A reflection before my trip to Africa

10 Jul

It was a year ago, when I suddenly had the idea of going to Africa to do voluntary work. Frankly speaking, I have never been actively participated in voluntary work. I may have done  just once or twice voluntary work  a year. My excuse is — I am busy. I can’t afford the time. Plus I am not a mighty selfless person (and far from kind, I guess, as I may indulge in vain gossip and entertain on bad feelings. Yes, I act like a kid) .

So what motivates me in planning such a trip?

Helping others? Well, actually it makes me uncomfortable to think in this way. Who do I think I am? It just doesn’t sound right. Perhaps I just hope I could be of some use when I get there.

To evangelise ? The ‘God’ in my belief doesn’t quite match with the one they told me in school. I don’t feel comfortable either when people say I should go to Africa to see what ‘God has planned for me’. Why should God plan anything for us if He/She has given us the greatest gift – Freedom of will? God will never do such a thing (It’s more like a parent/teacher/control freak). And that He/She shall not punish anyone for anything they have planned for themselves. That’s what I believe. Anyways, it will be off topic if I get this started.

Perhaps I want to feel the oneness of human beings. It’s a thrist in my soul to search for that. Through working with people of other races, I may be able to answer the questions, “What does it mean to be human?” and “Who am I?”  These are the questions I have frequently asked myself but quite unable to answer. The answers may change from time to time. Yet I know I will never be able to answer them if I don’t give myself chances to work things out.

So this is where I’m going with three other colleagues (best friends of mine). Kunduchi, Tanzania. I know little about it even after reading the East Africa book. The only thing I know is that it’s a small village 24 km north of the capital, Dar es Salaam. What would it be like to work with others in a remote area for a month? I will fill you in later. In the meantime, please keep your fingers crossed for us.

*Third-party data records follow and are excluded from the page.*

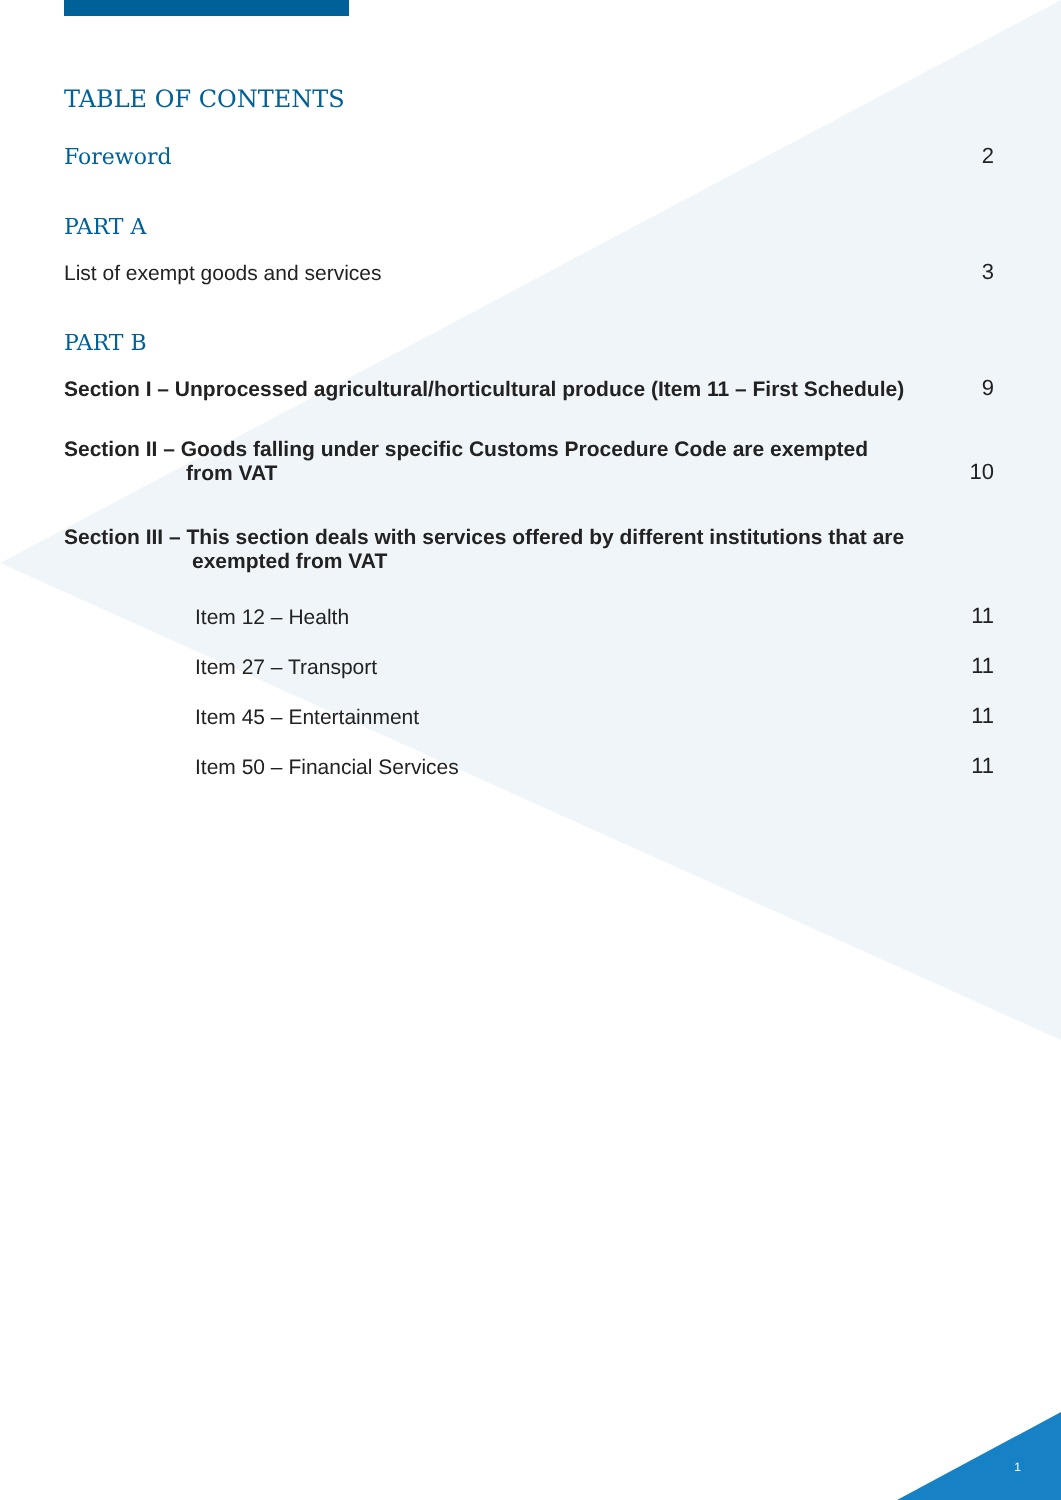TABLE OF CONTENTS
Foreword 2
PART A
List of exempt goods and services 3
PART B
Section I – Unprocessed agricultural/horticultural produce (Item 11 – First Schedule) 9
Section II – Goods falling under specific Customs Procedure Code are exempted
from VAT 10
Section III – This section deals with services offered by different institutions that are
exempted from VAT
Item 12 – Health 11
Item 27 – Transport 11
Item 45 – Entertainment 11
Item 50 – Financial Services 11
1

3 Responses to “A reflection before my trip to Africa”

  1. Karen 2010 年 07 月 10 日 at 5:51 AM #

    Hope that you can come back soon …

    • missjanetlaw 2010 年 07 月 10 日 at 2:22 PM #

      Yes, Karen. I’ll be back on 19/8. ^_^

  2. paulsze 2010 年 07 月 10 日 at 12:47 PM #

    I ask the two questions all the time, too (although unlike you, I don’t have enough altruistic spirit to go to a farway country to do volunteering work). I think the human psyche is a strange combination: sometimes we want to be alone, and indeed some writers have emphasised that as the pessismistic ultimate fate of all of us, ultimately we are all alone; but at the same time, we sometimes feel the urge, and even a strong need, to feel connected with each other (hence Facebook). Go for it, Janet, I envy you. This is not just getting connected with people you already know, for a bit of laugh, or for a good meal. This is connecting with humanity on a deep deep level. Who am I? Who are they? Who are we? What am I doing in this world?